BANDA ACEH – Masyarakat Transparansi Aceh (MaTA) memaparkan kasus-kasus korupsi di Aceh sepanjang tahun 2023. Lembaga tersebut mengungkapkan terdapat 32 kasus korupsi, dengan kerugian Negara mencapai Rp172 miliar.
“Kasus tahun 2023 tersebut yang telah mempunyai tersangkanya, sementara banyak lainnya yang sedang dalam penyelidikan dan penyidikan aparat penegak hukum,” kata Alfian, Koordinator MaTA dalam konferensi pers di kantornya, Jumat (5/1/2024).
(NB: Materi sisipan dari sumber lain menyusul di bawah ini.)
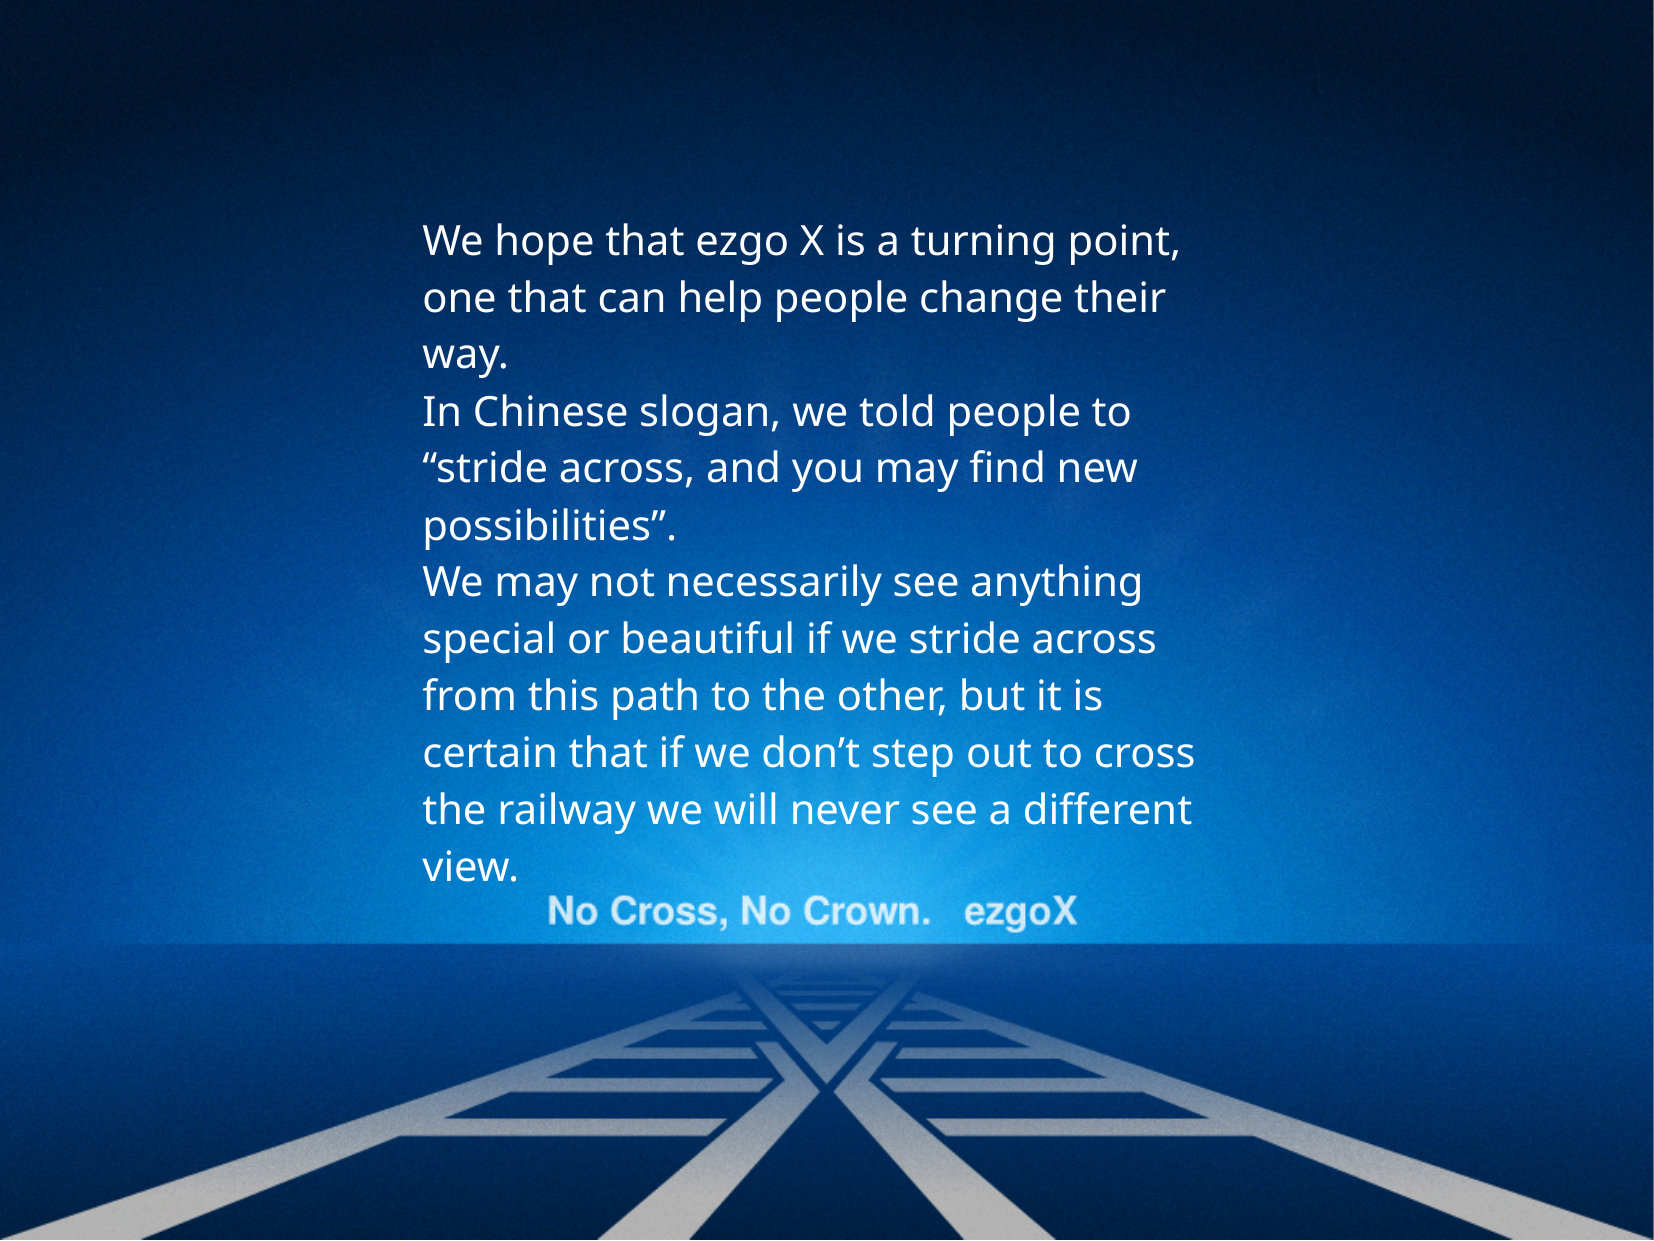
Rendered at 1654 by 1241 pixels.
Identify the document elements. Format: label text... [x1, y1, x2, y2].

picture [0, 0, 1654, 1241]
text_box We hope that ezgo X is a turning point, one that can help people change their way. In Chinese slogan, we told people to “stride across, and you may find new possibilities”. We may not necessarily see anything special or beautiful if we stride across from this path to the other, but it is certain that if we don’t step out to cross the railway we will never see a different view. [407, 202, 1235, 815]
Dari 32 kasus di tahun 2023, jumlah pelaku korupsi yang tercatat adalah 79 orang. Unsur swasta mendominasi dengan jumlah 25 orang, ASN sebanyak 22 orang, dan selebihnya pejabat pengadaan, mantan kepala daerah, aparatur desa, dan lainnya.
Kasus korupsi paling banyak terjadi di pemerintah kabupaten/kota selama 2023 dengan 13 kasus. Selanjuntnya di pemerintahan desa sebanyak 6 kasus dan lingkup pemerintahan provinsi sebanyak 5 kasus. “Sektor desa masih sangat berpotensi terjadinya tindak pidana korupsi, ini terlihat dari jumlah kasus dana desa yang disidik aparat penegak hukum,” kata Alfian.
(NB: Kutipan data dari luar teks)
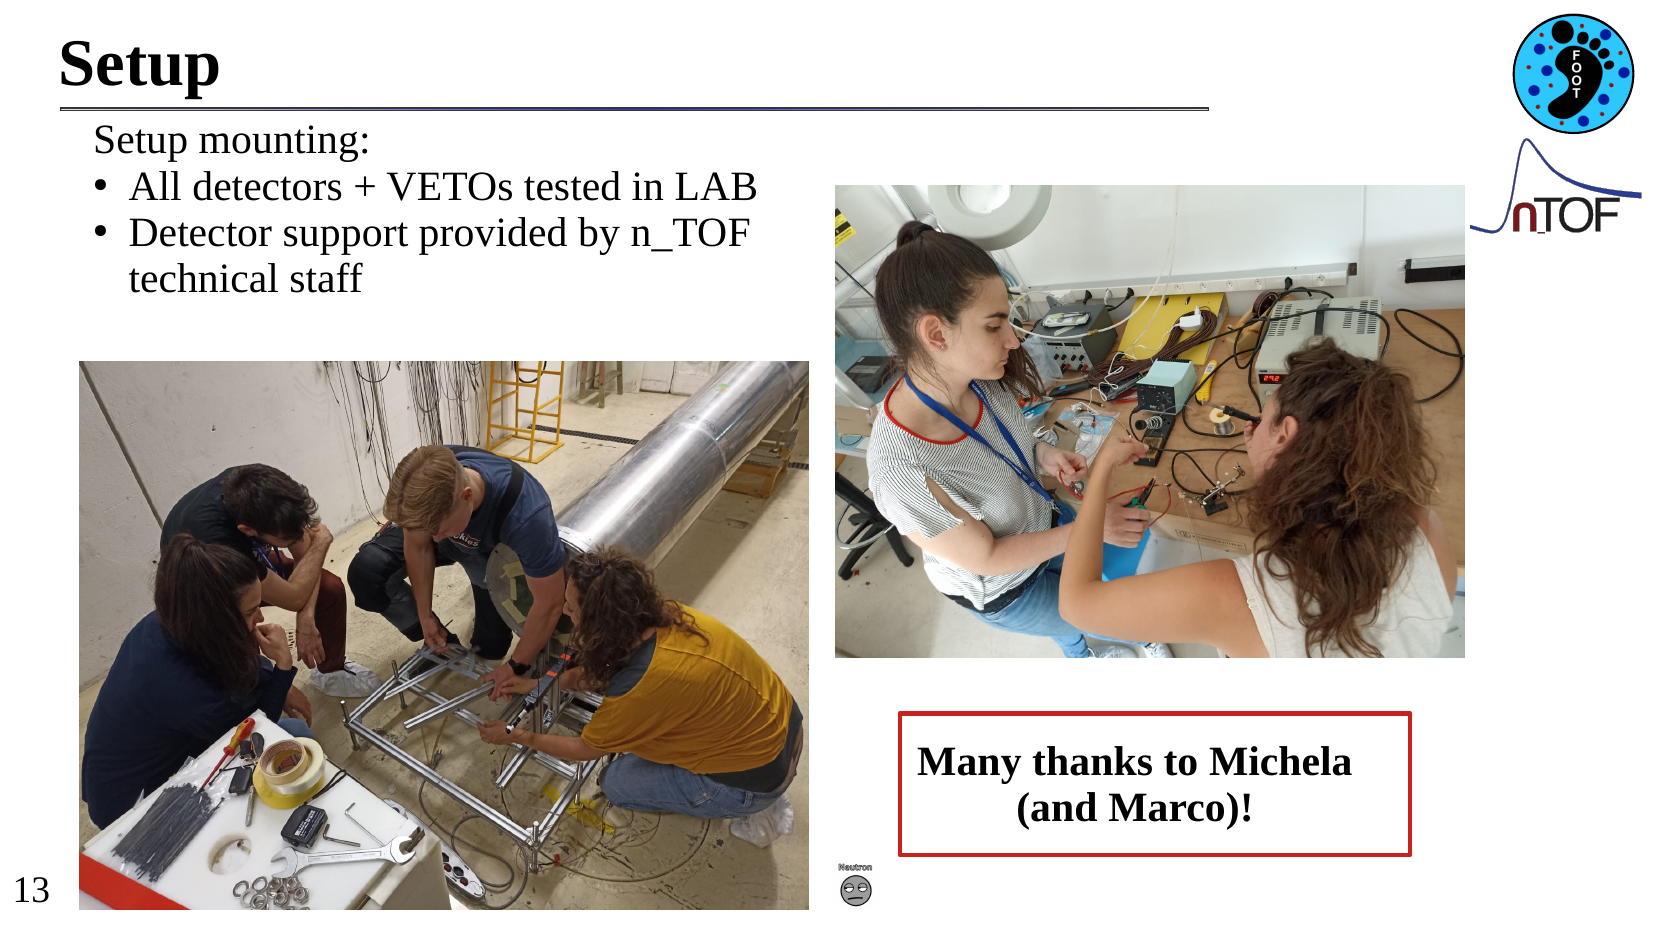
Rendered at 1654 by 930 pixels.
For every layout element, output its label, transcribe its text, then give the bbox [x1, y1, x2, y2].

text_box Setup mounting: All detectors + VETOs tested in LAB Detector support provided by n_TOF technical staff [78, 109, 807, 357]
text_box 13 [0, 861, 66, 927]
picture [79, 361, 809, 910]
picture [1594, 11, 1634, 61]
picture [835, 21, 1653, 658]
text_box Many thanks to Michela (and Marco)! [900, 713, 1411, 856]
picture [832, 862, 884, 910]
text_box Setup [58, 0, 1594, 118]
Staf Badan Pekerja MaTA, Munawir menambahkan, kejaksaan menjadi lembaga hukum yang paling banyak menetapkan tersangka di tahun 2023 dengan 28 kasus, sementara polisi hanya 4 kasus. “Salah satu kasus yang ditangani polisi adalah korupsi pengadaan wastafel di Dinas Pendidikan Aceh,” katanya.
Berdasarkan jumlah hasil putusan Pengadilan Tindak Pidana Korupsi (Tipikor) Banda Aceh, terdapat 72 putusan dari 38 kasus korupsi yang diputuskan oleh pengadilan tipikor Banda Aceh selama tahun 2023 dengan jumlah terdakwa 81 orang.
Dari 81 terdakwa, sebanyak 54 terdakwa divonis ringan (1-4 tahun), 10 terdakwa mendapat vonis sedang (4,1-10 tahun), 0 vonis berat (10 keatas) dan 16 terdakwa divonis bebas.
MaTA menilai, pengadilan dalam penanganan kasus korupsi masih jauh dari harapan, artinya vonis belum memberikan efek jera, dan belum berpihak terhadap upaya semangat pemberantasan korupsi dengan menghukum koruptor seberat-beratnya.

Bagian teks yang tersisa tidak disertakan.